The CARES ACT – What It Means To Your IRA and Retirement Accounts

April 29, 2020
This alert briefly summarizes the following relief provisions enacted in the Coronavirus Aid, Relief, and Economic Security (CARES) Act, enacted on March 27, 2020.
  • Temporary waiver of required minimum distribution (RMD) rules for certain retirement plans and accounts.
  • Temporary waiver of early distribution penalty from tax-qualified plans and special rules related to plan loans.

Temporary Waiver of RMD Rules for Certain Retirement Plans and Accounts

The CARES Act waives the required minimum distribution rules for certain defined contribution plans and IRAs for calendar year 2020. This applies even for taxpayers who turned 70 ½ in 2019 but deferred their first RMD to April 1, 2020.
  • RMDs that have already been taken in 2020 may be rolled over within 60 days of the distribution.

Special Rules for Use of Retirement Funds

Eligible individuals can withdraw up to $100,000 for coronavirus-related purposes from tax-qualified retirement plans during 2020 without incurring the usual 10% early distribution penalty.

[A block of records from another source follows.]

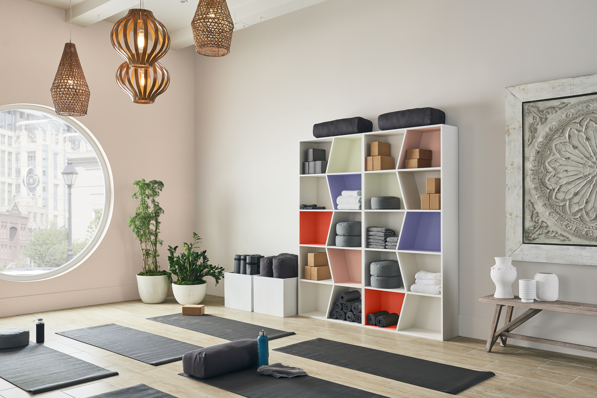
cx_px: 298
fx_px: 564
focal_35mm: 34
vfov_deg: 38.9
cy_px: 199
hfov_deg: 55.8
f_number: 8
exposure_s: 5
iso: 160
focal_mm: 34
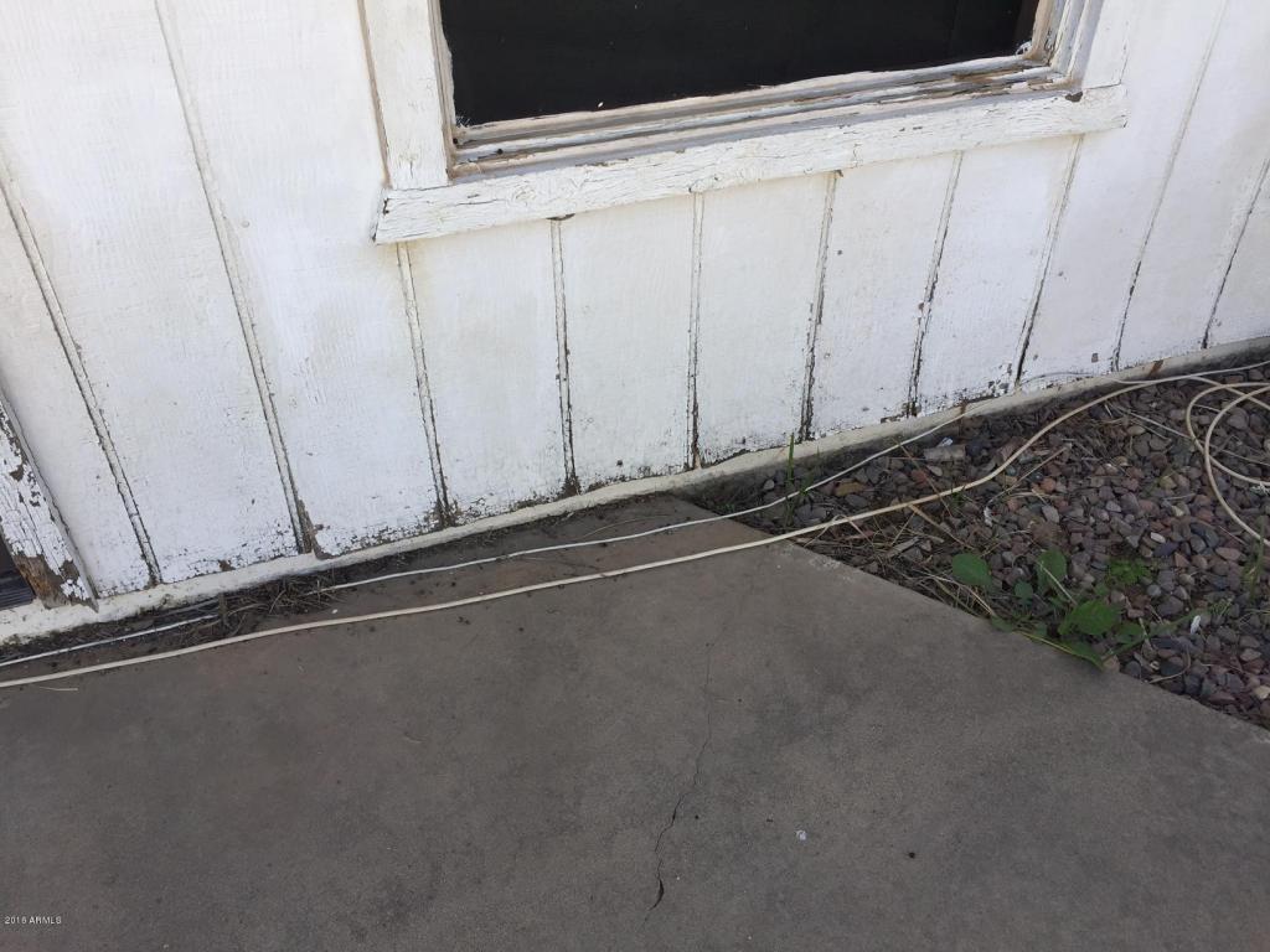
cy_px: 476
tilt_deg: -39.0
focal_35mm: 29
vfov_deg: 48.2
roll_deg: -1.6
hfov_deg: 61.7
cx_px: 635
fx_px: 1064
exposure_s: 1/380
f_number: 2.2
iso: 32
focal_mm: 4.15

  • Taxable distributions should generally be included in gross income ratably over a three-year period. Taxpayers may re-contribute the withdrawn amounts in one or more re-contribution payments to the qualified plan at any time within three years of the distribution. These repayments will be treated as a tax-free rollover and not subject to that year’s cap on contributions.

The CARES Act makes it easier to borrow money from 401(k) plans, raising the borrowing limit from $50,000 to $100,000 for the first 180 days after enactment, and by delaying the payment dates for any loans due the rest of 2020 for one year. (The CARES Act was enacted March 27, 2020; the 180-day window closes September 23, 2020.)